Understanding the rules of probability can help us make better decisions in our daily lives. Here’s a simple breakdown of how it works:

1. Sample Spaces and Events:

   • A sample space is all the possible outcomes. For example, when you roll a die, the sample space is:
     • $S = \{1, 2, 3, 4, 5, 6\}$.
   • An event is a specific outcome.

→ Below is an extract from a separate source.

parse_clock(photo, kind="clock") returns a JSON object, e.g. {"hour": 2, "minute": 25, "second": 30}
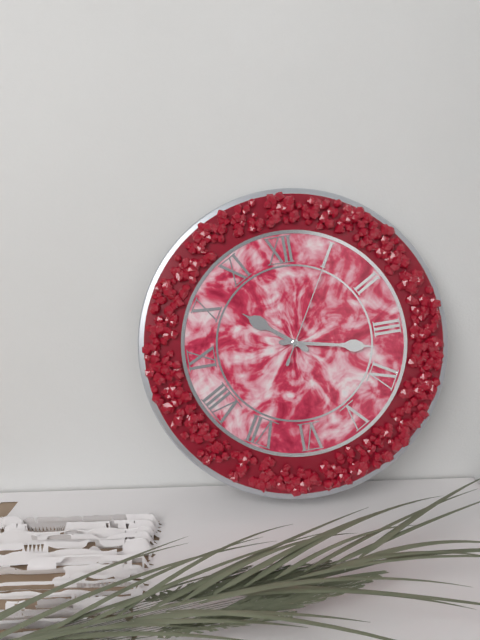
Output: {"hour": 10, "minute": 17, "second": 5}
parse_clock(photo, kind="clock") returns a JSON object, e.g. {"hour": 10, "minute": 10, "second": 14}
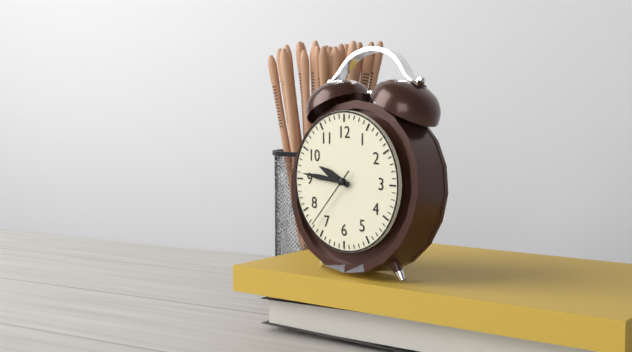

For instance, if you want to find even numbers when rolling a die, the event would be:
     • $E = \{2, 4, 6\}$.

2. Addition Rule:

   • This rule helps us find the chance of two events happening, especially when they cannot happen at the same time.
   • You can use this formula:
     • $P(A \cup B) = P(A) + P(B)$
   • Here’s an example: If you want the chance of drawing a heart or a spade from a regular deck of cards, you find it like this:
     • $P(\text{Heart} \cup \text{Spade}) = P(\text{Heart}) + P(\text{Spade}) = \frac{13}{52} + \frac{13}{52} = \frac{1}{2}$

3. Multiplication Rule:

   • This rule is useful when you want to find the probability of two independent events happening together.
   • Use this formula:
     • $P(A \cap B) = P(A) \times P(B)$
   • For example, if you flip a coin twice, the chance of getting heads both times is:
     • $P(\text{Heads}_1 \cap \text{Heads}_2) = P(\text{Heads}) \times P(\text{Heads}) = \frac{1}{2} \times \frac{1}{2} = \frac{1}{4}$

By using these rules, we can analyze risks and possible outcomes in our everyday lives better.